И вдруг приятная минута задумчивой тишины была нарушена выкриком:
— Воздух!
Все сразу изменилось.
В небе над Песчаным нарастал густой зловещий рокот моторов. Казалось, что земля начинает покачиваться, а изуродованные березки в роще — шевелиться и вздрагивать. Над нашей высотой самолеты развернулись в пике. На земле выросли черные фонтаны с лохматыми вершинами, и наш блиндаж затрясло от взрывов. После самолетов заговорила немецкая артиллерия.
В роще, расщепляя деревья, разорвался первый снаряд, потом
— Ну, началось, мать честная! — не то весело, не то в отчаянии крикнули из соседнего окопа.
Ответила наша артиллерия. То в одном, то в другом конце села вспыхивали разрывы. Загорелось несколько домов. Приступил к делу и я. Мне было приказано пристрелять поворот большака.
В эту минуту на окраину села вышли немецкие танки. Вот уже они рассыпались по маковому полю.

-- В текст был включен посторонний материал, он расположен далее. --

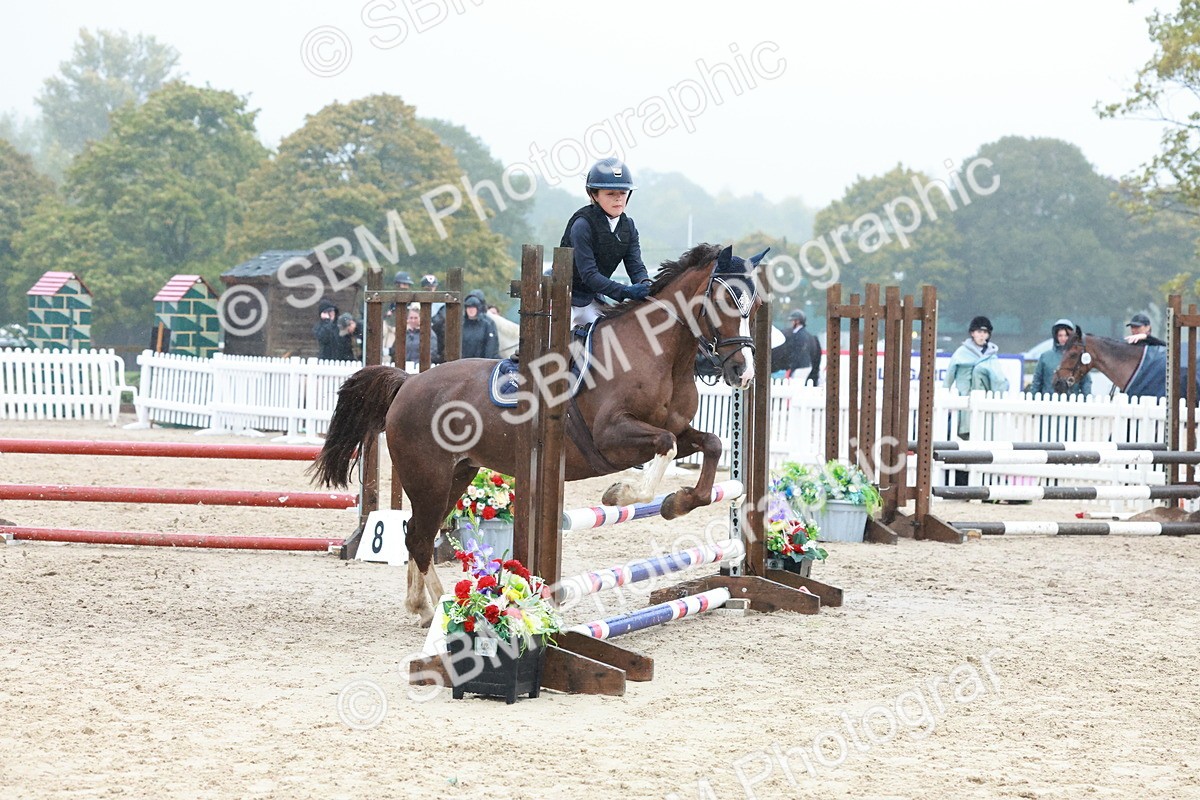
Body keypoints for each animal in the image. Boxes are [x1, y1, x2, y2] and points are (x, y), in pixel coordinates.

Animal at [310, 243, 768, 625]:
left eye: (755, 305)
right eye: (726, 300)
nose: (743, 372)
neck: (662, 357)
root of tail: (408, 383)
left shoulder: (674, 427)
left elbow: (711, 444)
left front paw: (677, 503)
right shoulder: (613, 436)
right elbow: (666, 448)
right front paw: (619, 494)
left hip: (457, 474)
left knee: (413, 533)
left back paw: (420, 606)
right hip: (429, 478)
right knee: (420, 538)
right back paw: (438, 607)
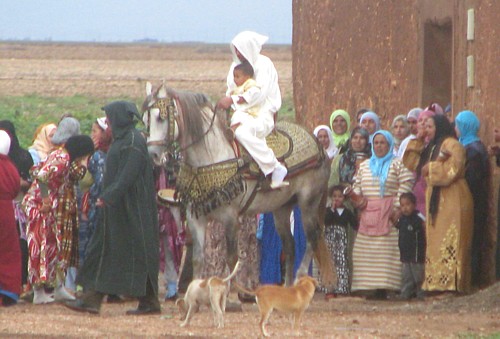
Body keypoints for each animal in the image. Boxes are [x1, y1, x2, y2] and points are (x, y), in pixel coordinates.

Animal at [143, 82, 334, 286]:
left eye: (161, 117)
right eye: (146, 120)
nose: (153, 154)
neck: (211, 155)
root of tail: (319, 147)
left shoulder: (230, 218)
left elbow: (231, 259)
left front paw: (231, 292)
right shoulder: (195, 218)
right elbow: (198, 259)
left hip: (308, 202)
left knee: (312, 238)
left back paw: (300, 276)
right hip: (282, 208)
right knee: (290, 246)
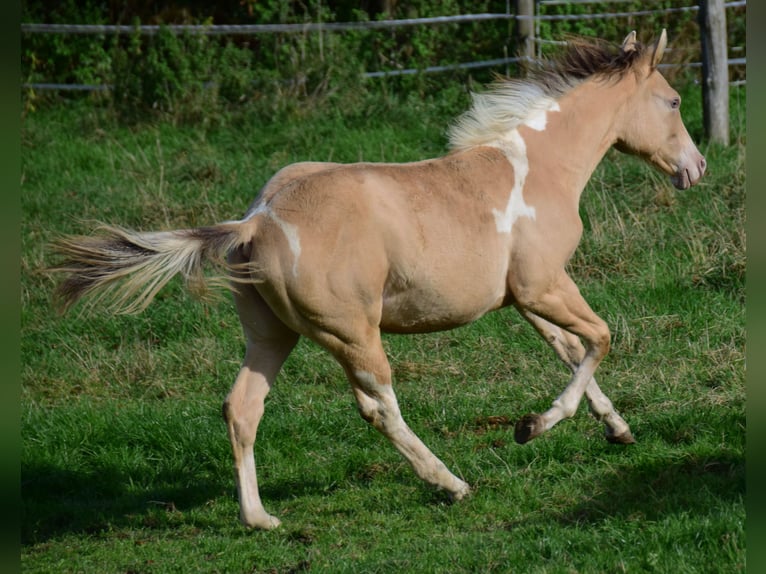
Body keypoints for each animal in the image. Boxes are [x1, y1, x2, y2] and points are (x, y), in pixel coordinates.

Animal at [49, 30, 708, 532]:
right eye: (675, 102)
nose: (696, 168)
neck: (537, 167)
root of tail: (256, 220)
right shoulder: (544, 285)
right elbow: (598, 340)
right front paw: (532, 427)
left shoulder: (525, 298)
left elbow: (570, 350)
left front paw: (618, 430)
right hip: (353, 335)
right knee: (378, 407)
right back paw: (450, 483)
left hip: (272, 336)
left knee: (241, 408)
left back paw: (260, 519)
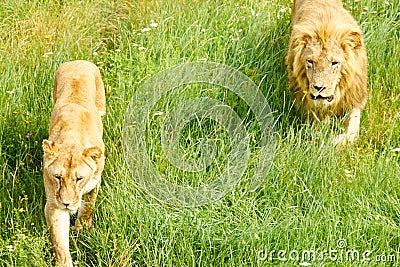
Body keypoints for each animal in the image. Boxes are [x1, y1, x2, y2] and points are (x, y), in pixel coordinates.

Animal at [42, 60, 105, 267]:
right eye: (57, 177)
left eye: (79, 179)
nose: (67, 204)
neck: (73, 136)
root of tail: (79, 61)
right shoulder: (54, 203)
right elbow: (60, 243)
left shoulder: (94, 182)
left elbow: (88, 206)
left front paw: (82, 229)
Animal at [286, 0, 368, 144]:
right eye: (310, 61)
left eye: (334, 63)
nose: (319, 88)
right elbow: (319, 127)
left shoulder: (353, 99)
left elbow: (352, 130)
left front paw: (337, 141)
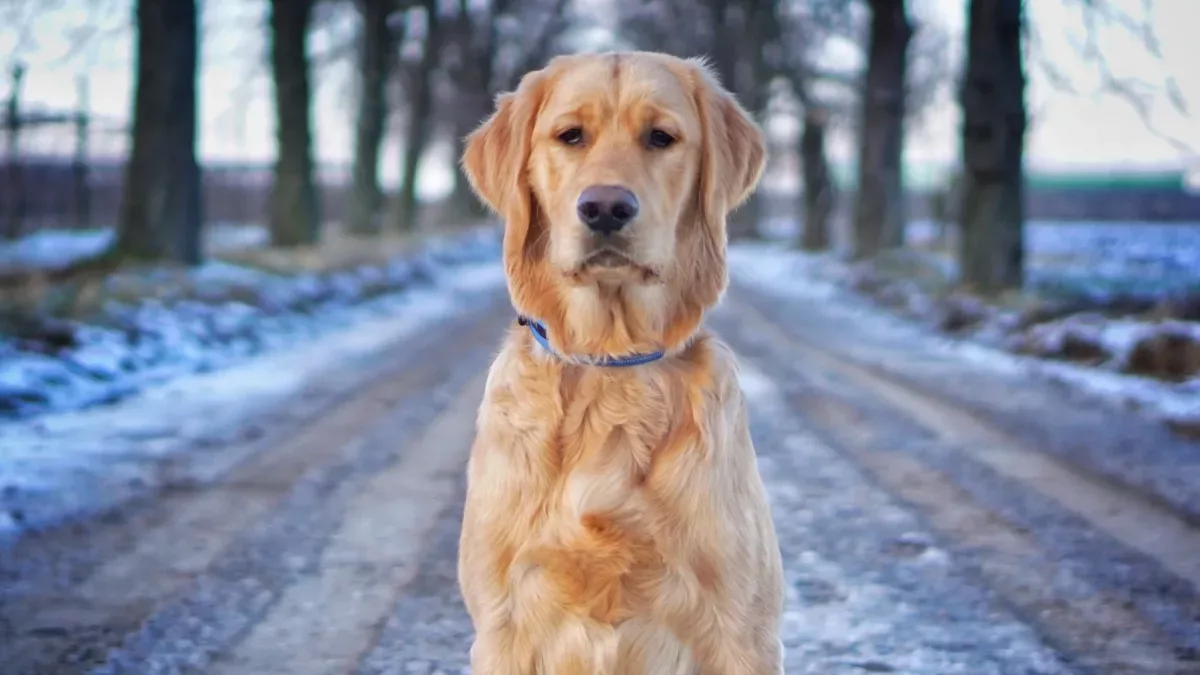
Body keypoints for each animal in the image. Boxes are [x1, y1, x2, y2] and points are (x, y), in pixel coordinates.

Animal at [453, 51, 782, 672]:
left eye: (661, 137)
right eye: (570, 136)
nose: (605, 207)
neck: (611, 363)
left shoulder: (741, 630)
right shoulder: (504, 625)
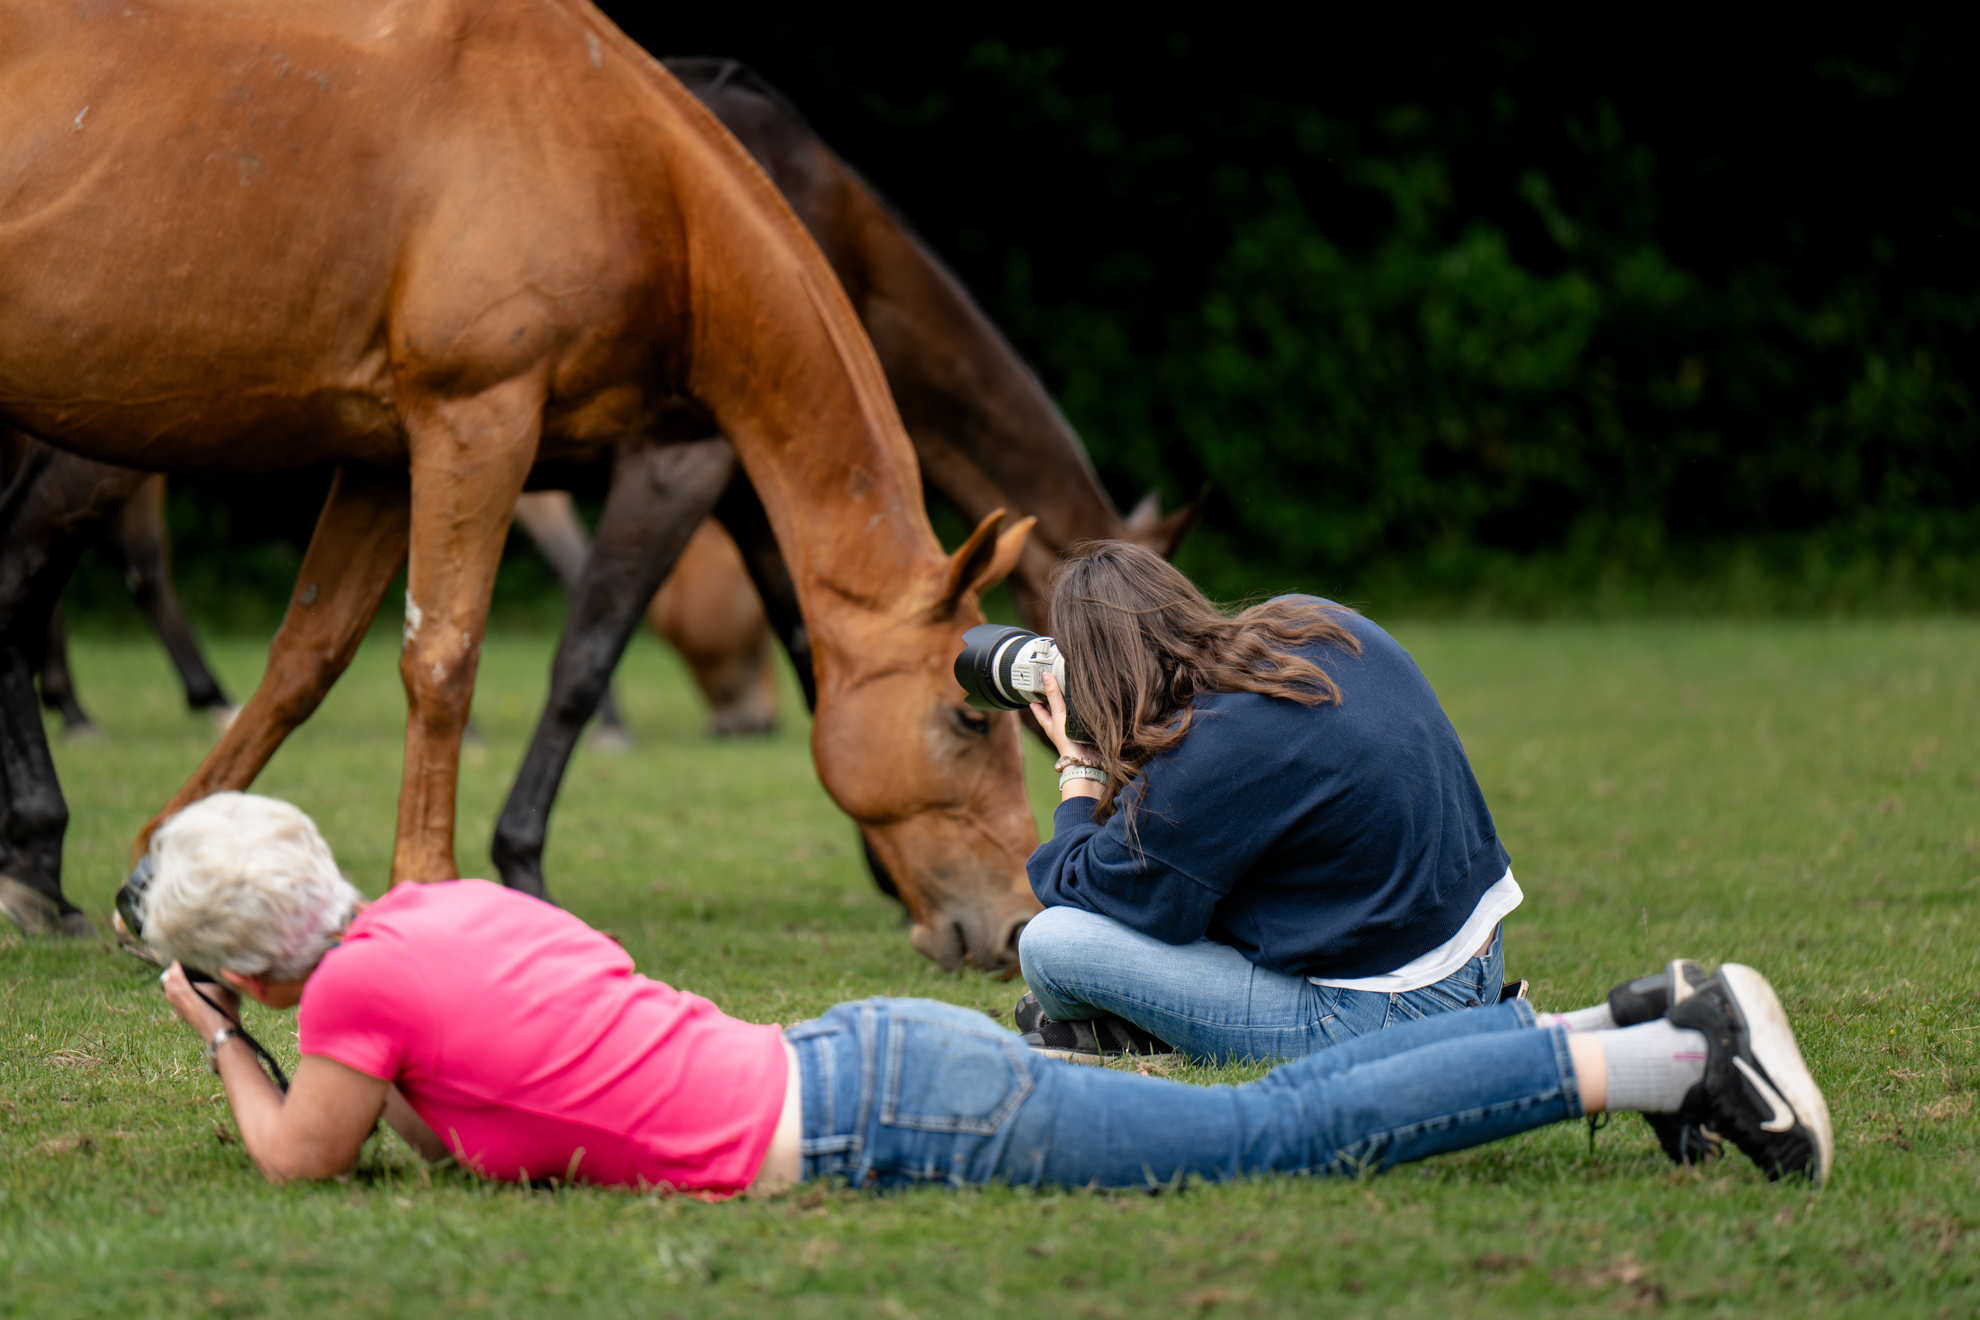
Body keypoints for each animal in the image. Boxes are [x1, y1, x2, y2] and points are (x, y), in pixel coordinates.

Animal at [0, 0, 1040, 969]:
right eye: (967, 719)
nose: (1018, 923)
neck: (614, 154)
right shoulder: (479, 423)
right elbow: (445, 659)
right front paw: (430, 885)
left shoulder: (383, 461)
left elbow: (305, 661)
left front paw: (155, 870)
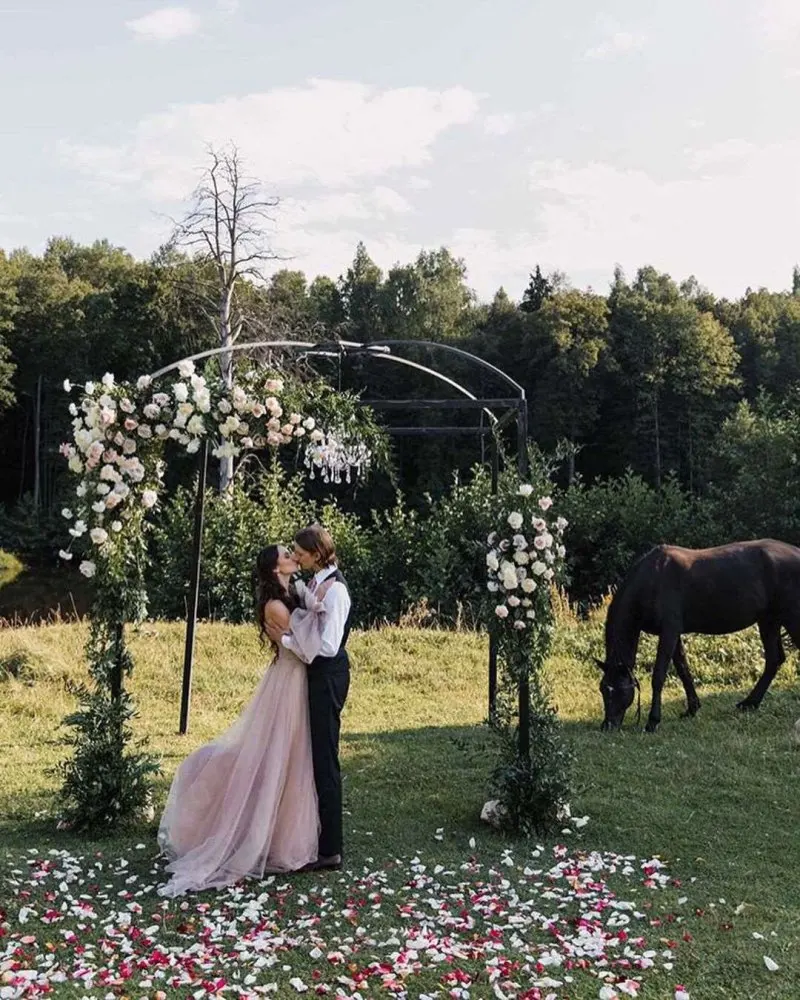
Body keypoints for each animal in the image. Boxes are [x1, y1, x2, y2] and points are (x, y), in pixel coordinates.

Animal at [596, 539, 800, 732]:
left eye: (618, 690)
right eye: (603, 689)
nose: (607, 726)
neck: (651, 580)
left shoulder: (669, 632)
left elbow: (659, 675)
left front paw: (653, 722)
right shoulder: (673, 634)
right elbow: (683, 669)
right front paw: (692, 708)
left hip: (789, 618)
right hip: (769, 620)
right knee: (774, 660)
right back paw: (749, 703)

— Девять, десять… пятнадцать… — считал сидевший рядом Селиванов… — Двадцать семь, товарищ старший лейтенант.
Снаряды с бронепоезда рвались между танками. Орудия били сосредоточенным огнем. По танкам стреляли теперь все батареи.
Только воину понятно напряжение решающей схватки. Это напряжение всех чувств доходит до холодного спокойствия, когда человек весь превращается в зрение, в слух, с предельной ясностью работает мозг.
Танки шли на полной скорости.
Через каждую минуту я давал команду на бронепоезд уменьшать прицел орудий на три-четыре деления.
— Горит! — радовался Селиванов. — Танк горит!
Один из передних танков ярко запылал, потом окутался черным дымом и остановился, как вкопанный. Вслед за ним загорелось еще два танка, еще один…
— Молодцы! — возбужденно кричал Селиванов. — Это же Кошкин бьет!
Уцелевшие танки рвались к высоте. За ними, рассеявшись по полю, перебегала пехота. Когда напряжение достигло предела, когда, казалось, ничто уже не удержит противника, где-то сзади послышался странный шум, похожий на продувку паровозного котла. Несколько секунд спустя поле, танки, люди — все стало накрыто сплошными разрывами.
— Катюша! — ожили наши окопы.
Над высотой победно понеслось мощное «ура». Наши поднимались в контратаку.
В окоп неожиданно ввалился связной от командира дивизии и передал мне пакет. В восьми километрах от нашей высоты противнику удалось прорваться и окружить один из полков. Бронепоезду приказывалось немедленно пойти на выручку.
В укрытии нас ждала штабная машина. Через десять минут мы были уже на бронепоезде. Там знали о приказе и приготовились к отправлению. По необычному блеску глаз, по точным движениям людей можно было понять, что все возбуждены предстоящим выходом на открытую позицию. Но Кошкин нашел нужным все-таки спросить Селиванова:
— Ну как, Иван Лукич, видал живых гитлеровцев?
— Нет, — прищурился Селиванов, — мертвых видел, а живых не пришлось.
И торжествующе посмотрел вокруг. Первый раз последние слова остались за ним.
Была подана команда к отправлению.
Зашипел пар, и весь бронепоезд затрясло на месте мелкой дрожью.
«Нервничает, — подумал я о Кривицком, — пару сразу много дал».
Поезд тронулся с места и, с каждой минутой набирая скорость, помчался вперед.
Один за другим мелькали телеграфные столбы, все чаще колесный перестук, по бокам — окопы наших позиций.